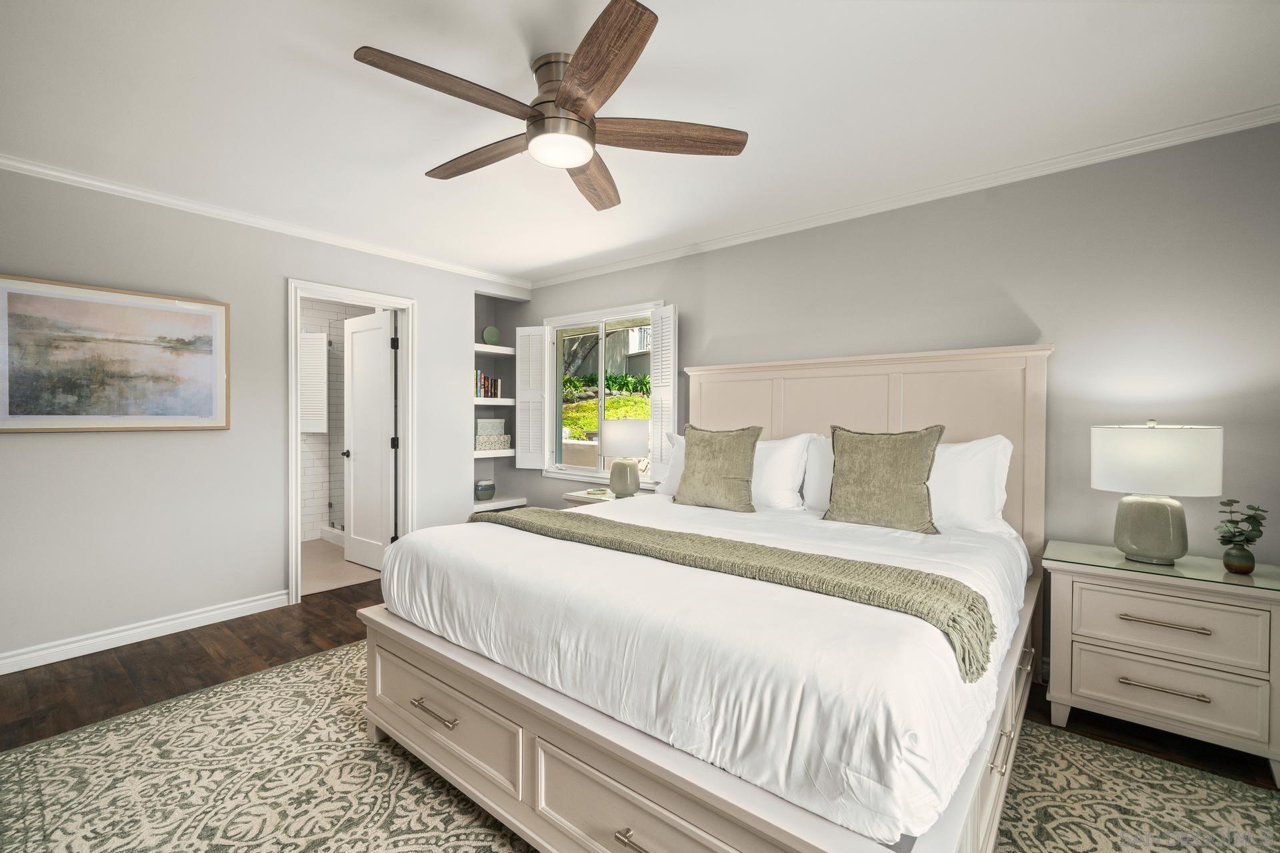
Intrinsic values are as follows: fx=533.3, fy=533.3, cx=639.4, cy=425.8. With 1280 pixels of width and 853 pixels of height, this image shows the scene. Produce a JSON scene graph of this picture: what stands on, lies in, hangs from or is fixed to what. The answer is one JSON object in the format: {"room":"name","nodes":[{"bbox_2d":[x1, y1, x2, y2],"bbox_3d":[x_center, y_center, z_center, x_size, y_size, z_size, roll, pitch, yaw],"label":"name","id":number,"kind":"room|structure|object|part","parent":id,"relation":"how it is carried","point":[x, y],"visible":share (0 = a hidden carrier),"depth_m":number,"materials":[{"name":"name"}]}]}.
{"room":"bedroom","nodes":[
{"label":"bedroom","id":0,"kind":"room"},
{"bbox_2d":[0,163,526,671],"bbox_3d":[-2.399,-0.062,3.432,0.131,2.473,4.090,1,1,39],"label":"left wall","id":1,"kind":"structure","parent":0,"point":[186,441],"depth_m":3.03,"materials":[{"name":"paint"}]},
{"bbox_2d":[0,274,231,432],"bbox_3d":[-2.753,-0.346,2.802,0.034,0.745,0.982,1,1,39],"label":"framed picture","id":2,"kind":"object","parent":1,"relation":"attached to","point":[209,411],"visible":0.98,"depth_m":2.77},
{"bbox_2d":[0,590,292,674],"bbox_3d":[-2.926,1.126,2.694,0.017,0.099,2.119,1,1,39],"label":"baseboard","id":3,"kind":"structure","parent":1,"relation":"attached to","point":[264,601],"depth_m":2.89,"materials":[{"name":"white paint"}]},
{"bbox_2d":[0,154,536,291],"bbox_3d":[-2.298,-1.265,3.396,0.052,0.061,3.914,1,1,39],"label":"crown molding","id":4,"kind":"structure","parent":1,"relation":"attached to","point":[16,165],"depth_m":3.17,"materials":[{"name":"white paint"}]},
{"bbox_2d":[286,278,415,602],"bbox_3d":[-2.062,0.106,3.849,0.167,2.118,0.864,1,1,39],"label":"door frame","id":5,"kind":"structure","parent":1,"relation":"attached to","point":[294,427],"depth_m":3.81,"materials":[{"name":"white paint"}]},
{"bbox_2d":[342,310,395,571],"bbox_3d":[-2.191,0.136,4.294,0.693,2.022,0.170,1,1,39],"label":"door","id":6,"kind":"structure","parent":5,"relation":"attached to","point":[354,352],"depth_m":4.25,"materials":[{"name":"white paint"}]},
{"bbox_2d":[472,448,515,457],"bbox_3d":[-1.429,0.243,4.801,0.351,0.063,0.549,1,1,39],"label":"shelf","id":7,"kind":"object","parent":1,"relation":"attached to","point":[485,456],"visible":0.56,"depth_m":4.70,"materials":[{"name":"white wood"}]},
{"bbox_2d":[474,433,510,450],"bbox_3d":[-1.378,0.151,4.922,0.219,0.129,0.306,1,1,39],"label":"decorative box","id":8,"kind":"object","parent":7,"relation":"on","point":[479,441],"visible":0.95,"depth_m":4.85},
{"bbox_2d":[475,418,505,434],"bbox_3d":[-1.409,0.037,4.981,0.142,0.212,0.259,1,1,39],"label":"decorative box","id":9,"kind":"object","parent":8,"relation":"on","point":[479,424],"visible":0.81,"depth_m":4.92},
{"bbox_2d":[473,342,515,356],"bbox_3d":[-1.454,-0.691,4.832,0.342,0.066,0.578,1,1,39],"label":"shelf","id":10,"kind":"object","parent":1,"relation":"attached to","point":[479,347],"visible":0.67,"depth_m":4.78,"materials":[{"name":"white wood"}]},
{"bbox_2d":[482,325,500,344],"bbox_3d":[-1.395,-0.838,4.996,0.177,0.200,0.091,0,1,-34],"label":"decorative plate","id":11,"kind":"object","parent":10,"relation":"on","point":[487,334],"visible":0.93,"depth_m":4.97,"materials":[{"name":"ceramic"}]},
{"bbox_2d":[474,396,515,406],"bbox_3d":[-1.474,-0.220,4.838,0.346,0.065,0.581,1,1,39],"label":"shelf","id":12,"kind":"object","parent":1,"relation":"attached to","point":[489,404],"visible":0.55,"depth_m":4.77,"materials":[{"name":"white wood"}]},
{"bbox_2d":[474,370,500,398],"bbox_3d":[-1.469,-0.384,4.891,0.185,0.265,0.361,1,1,39],"label":"book row","id":13,"kind":"object","parent":12,"relation":"on","point":[485,391],"visible":0.55,"depth_m":4.87,"materials":[{"name":"multicoloured paper"}]},
{"bbox_2d":[471,494,527,512],"bbox_3d":[-1.386,0.694,4.779,0.360,0.065,0.639,1,1,39],"label":"wall shelf","id":14,"kind":"object","parent":1,"relation":"attached to","point":[492,506],"visible":0.54,"depth_m":4.74,"materials":[{"name":"white wood"}]},
{"bbox_2d":[474,480,495,500],"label":"vase","id":15,"kind":"object","parent":14,"relation":"on","point":[492,489],"visible":0.98,"depth_m":4.81,"materials":[{"name":"green ceramic"}]},
{"bbox_2d":[298,298,374,540],"bbox_3d":[-3.499,-0.082,5.152,0.161,2.463,2.527,1,1,39],"label":"bathroom wall","id":16,"kind":"structure","parent":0,"point":[309,446],"depth_m":5.43,"materials":[{"name":"white tile"}]},
{"bbox_2d":[298,331,328,434],"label":"window shutter","id":17,"kind":"object","parent":16,"relation":"attached to","point":[321,342],"visible":0.59,"depth_m":5.19,"materials":[{"name":"white wood"}]},
{"bbox_2d":[300,538,379,595],"bbox_3d":[-2.845,1.185,4.582,2.075,0.092,2.415,1,1,39],"label":"bathroom floor","id":18,"kind":"structure","parent":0,"point":[321,563],"depth_m":4.26,"materials":[{"name":"beige tile"}]},
{"bbox_2d":[0,0,1279,283],"bbox_3d":[-0.448,-1.303,1.960,5.660,0.101,4.433,1,1,39],"label":"ceiling","id":19,"kind":"structure","parent":0,"point":[407,163],"depth_m":2.04,"materials":[{"name":"white paint"}]},
{"bbox_2d":[352,0,749,211],"bbox_3d":[-0.300,-1.098,1.903,1.264,0.316,1.286,1,1,39],"label":"ceiling fan","id":20,"kind":"object","parent":19,"relation":"attached to","point":[587,108],"visible":0.98,"depth_m":1.80,"materials":[{"name":"brown wood"}]},
{"bbox_3d":[-0.571,-1.016,1.655,0.230,0.040,0.581,1,1,39],"label":"blade","id":21,"kind":"part","parent":20,"relation":"part of","materials":[{"name":"brown wood"}]},
{"bbox_3d":[-0.597,-1.016,2.044,0.625,0.042,0.210,1,1,39],"label":"blade","id":22,"kind":"part","parent":20,"relation":"part of","materials":[{"name":"brown wood"}]},
{"bbox_3d":[-0.198,-1.010,2.231,0.248,0.054,0.628,1,1,39],"label":"blade","id":23,"kind":"part","parent":20,"relation":"part of","materials":[{"name":"brown wood"}]},
{"bbox_3d":[-0.137,-1.004,1.560,0.264,0.041,0.610,0,1,-21],"label":"blade","id":24,"kind":"part","parent":20,"relation":"part of","materials":[{"name":"brown wood"}]},
{"bbox_3d":[0.068,-1.013,1.896,0.400,0.042,0.429,1,1,39],"label":"blade","id":25,"kind":"part","parent":20,"relation":"part of","materials":[{"name":"brown wood"}]},
{"bbox_2d":[0,582,1279,802],"bbox_3d":[-0.485,1.242,1.831,6.030,0.099,4.643,1,1,39],"label":"floor","id":26,"kind":"structure","parent":0,"point":[119,673],"depth_m":2.53,"materials":[{"name":"brown wood"}]},
{"bbox_2d":[560,486,653,508],"bbox_3d":[-0.165,0.831,3.912,0.653,0.661,0.503,1,1,39],"label":"nightstand","id":27,"kind":"object","parent":26,"relation":"on","point":[587,501],"visible":0.12,"depth_m":3.86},
{"bbox_2d":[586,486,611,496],"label":"small dish","id":28,"kind":"object","parent":27,"relation":"on","point":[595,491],"visible":0.99,"depth_m":3.91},
{"bbox_2d":[600,419,649,498],"bbox_3d":[-0.097,0.231,3.880,0.358,0.574,0.358,1,1,39],"label":"table lamp","id":29,"kind":"object","parent":27,"relation":"on","point":[619,489],"visible":0.99,"depth_m":3.75,"materials":[{"name":"white fabric"}]},
{"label":"ceramic lamp base","id":30,"kind":"part","parent":29,"relation":"part of","materials":[{"name":"ceramic"}]},
{"bbox_2d":[0,640,1279,852],"bbox_3d":[-0.076,1.200,1.704,3.678,0.011,2.968,1,1,39],"label":"rug","id":31,"kind":"object","parent":26,"relation":"on","point":[31,752],"visible":0.64,"depth_m":1.76,"materials":[{"name":"beige carpet"}]},
{"bbox_2d":[354,341,1054,852],"bbox_3d":[0.413,0.389,2.264,2.028,1.561,2.346,1,1,39],"label":"bed","id":32,"kind":"object","parent":31,"relation":"on","point":[1013,414],"visible":0.93,"depth_m":1.49,"materials":[{"name":"white fabric"}]},
{"bbox_2d":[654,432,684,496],"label":"white pillow","id":33,"kind":"object","parent":32,"relation":"on","point":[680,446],"visible":0.18,"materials":[{"name":"white fabric"}]},
{"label":"footboard","id":34,"kind":"part","parent":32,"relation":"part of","materials":[{"name":"wood"}]},
{"bbox_2d":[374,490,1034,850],"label":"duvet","id":35,"kind":"object","parent":32,"relation":"on","point":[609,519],"visible":0.73,"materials":[{"name":"white fabric"}]},
{"bbox_2d":[674,424,761,512],"bbox_3d":[0.419,0.222,2.958,0.508,0.469,0.224,1,1,39],"label":"throw pillow","id":36,"kind":"object","parent":32,"relation":"on","point":[715,456],"visible":1,"depth_m":2.88,"materials":[{"name":"fabric"}]},
{"bbox_2d":[458,505,990,684],"bbox_3d":[0.035,0.503,1.956,2.056,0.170,0.370,1,1,39],"label":"throw blanket","id":37,"kind":"object","parent":32,"relation":"on","point":[877,568],"visible":0.95,"depth_m":1.57,"materials":[{"name":"green fabric"}]},
{"bbox_2d":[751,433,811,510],"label":"white pillow","id":38,"kind":"object","parent":32,"relation":"on","point":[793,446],"visible":0.55,"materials":[{"name":"white fabric"}]},
{"bbox_2d":[801,433,835,511],"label":"white pillow","id":39,"kind":"object","parent":32,"relation":"on","point":[815,463],"visible":0.3,"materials":[{"name":"white fabric"}]},
{"bbox_3d":[1.110,0.368,3.147,1.780,1.622,0.215,1,1,39],"label":"headboard","id":40,"kind":"part","parent":32,"relation":"part of","materials":[{"name":"beige wood"}]},
{"bbox_2d":[823,424,945,533],"bbox_3d":[1.112,0.231,2.463,0.513,0.484,0.223,1,1,39],"label":"throw pillow","id":41,"kind":"object","parent":32,"relation":"on","point":[890,466],"visible":1,"depth_m":2.39,"materials":[{"name":"fabric"}]},
{"bbox_2d":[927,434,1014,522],"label":"white pillow","id":42,"kind":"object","parent":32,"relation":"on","point":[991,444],"visible":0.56,"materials":[{"name":"white fabric"}]},
{"bbox_2d":[1041,542,1279,781],"bbox_3d":[2.041,0.877,2.112,0.708,0.674,0.468,1,1,39],"label":"nightstand","id":43,"kind":"object","parent":26,"relation":"on","point":[1091,595],"visible":0.97,"depth_m":1.96,"materials":[{"name":"paint"}]},
{"bbox_2d":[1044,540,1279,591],"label":"glass top","id":44,"kind":"object","parent":43,"relation":"on","point":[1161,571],"visible":0.83,"depth_m":2.05,"materials":[{"name":"glass"}]},
{"bbox_2d":[1093,420,1222,564],"bbox_3d":[2.053,0.252,2.129,0.377,0.560,0.375,1,1,39],"label":"table lamp","id":45,"kind":"object","parent":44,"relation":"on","point":[1166,513],"visible":0.99,"depth_m":2.03,"materials":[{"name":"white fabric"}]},
{"bbox_3d":[2.024,0.394,2.144,0.240,0.274,0.234,1,1,39],"label":"lamp base","id":46,"kind":"part","parent":45,"relation":"part of","materials":[{"name":"ceramic"}]},
{"bbox_3d":[2.045,0.127,2.146,0.441,0.253,0.427,1,1,39],"label":"drum shade","id":47,"kind":"part","parent":45,"relation":"part of","materials":[{"name":"white fabric"}]},
{"bbox_3d":[1.877,0.941,1.929,0.224,0.018,0.065,1,1,39],"label":"pull","id":48,"kind":"part","parent":43,"relation":"part of","materials":[{"name":"metal"}]},
{"bbox_3d":[1.889,0.713,1.933,0.245,0.019,0.067,1,1,39],"label":"drawer pull","id":49,"kind":"part","parent":43,"relation":"part of","materials":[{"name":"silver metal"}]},
{"bbox_3d":[1.910,0.958,1.954,0.520,0.200,0.070,1,1,39],"label":"drawer","id":50,"kind":"part","parent":43,"relation":"part of","materials":[{"name":"beige wood"}]},
{"bbox_3d":[1.909,0.723,1.945,0.501,0.198,0.061,1,1,39],"label":"drawer","id":51,"kind":"part","parent":43,"relation":"part of","materials":[{"name":"beige wood"}]},
{"bbox_2d":[1221,540,1256,574],"bbox_3d":[2.232,0.492,1.986,0.087,0.101,0.086,1,1,39],"label":"vase","id":52,"kind":"object","parent":43,"relation":"on","point":[1243,565],"visible":0.97,"depth_m":1.96,"materials":[{"name":"green ceramic"}]},
{"bbox_2d":[1214,499,1267,549],"bbox_3d":[2.225,0.383,1.974,0.149,0.208,0.151,1,1,39],"label":"plant","id":53,"kind":"object","parent":52,"relation":"in","point":[1251,541],"visible":0.96,"depth_m":1.96,"materials":[{"name":"green plant"}]},
{"bbox_2d":[511,120,1279,673],"bbox_3d":[0.867,-0.043,3.494,5.824,2.475,0.139,1,1,39],"label":"back wall","id":54,"kind":"structure","parent":0,"point":[1015,279],"depth_m":2.48,"materials":[{"name":"grey paint"}]},
{"bbox_2d":[541,300,663,484],"bbox_3d":[-0.304,-0.233,4.402,1.303,1.419,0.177,1,1,39],"label":"window","id":55,"kind":"structure","parent":54,"relation":"in","point":[602,394],"depth_m":4.52,"materials":[{"name":"white glass"}]},
{"bbox_2d":[514,324,547,469],"bbox_3d":[-0.964,-0.246,4.757,0.324,1.271,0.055,1,1,20],"label":"window shutter","id":56,"kind":"object","parent":55,"relation":"attached to","point":[519,349],"visible":0.96,"depth_m":4.74,"materials":[{"name":"white wood"}]},
{"bbox_2d":[648,304,677,480],"bbox_3d":[0.167,-0.232,3.877,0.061,1.254,0.330,0,1,-31],"label":"window shutter","id":57,"kind":"object","parent":55,"relation":"attached to","point":[655,397],"visible":0.89,"depth_m":3.86,"materials":[{"name":"white wood"}]},
{"bbox_2d":[525,104,1279,290],"bbox_3d":[0.970,-1.237,3.307,4.971,0.065,0.052,1,1,39],"label":"crown molding","id":58,"kind":"structure","parent":54,"relation":"attached to","point":[753,237],"depth_m":2.70,"materials":[{"name":"white paint"}]},
{"label":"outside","id":59,"kind":"structure","parent":0,"visible":0},
{"bbox_2d":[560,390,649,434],"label":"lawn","id":60,"kind":"structure","parent":59,"point":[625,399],"depth_m":10.01,"materials":[{"name":"green plant"}]},
{"label":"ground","id":61,"kind":"structure","parent":59,"visible":0},
{"bbox_2d":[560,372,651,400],"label":"shrub","id":62,"kind":"object","parent":61,"relation":"on","point":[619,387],"visible":0.39,"depth_m":10.27,"materials":[{"name":"green plant"}]}
]}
——
Your assignment:
Which of the lines above include the word "vase"? Copy each of them.

Task answer:
{"bbox_2d":[474,480,495,500],"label":"vase","id":15,"kind":"object","parent":14,"relation":"on","point":[492,489],"visible":0.98,"depth_m":4.81,"materials":[{"name":"green ceramic"}]},
{"bbox_2d":[1221,540,1256,574],"bbox_3d":[2.232,0.492,1.986,0.087,0.101,0.086,1,1,39],"label":"vase","id":52,"kind":"object","parent":43,"relation":"on","point":[1243,565],"visible":0.97,"depth_m":1.96,"materials":[{"name":"green ceramic"}]},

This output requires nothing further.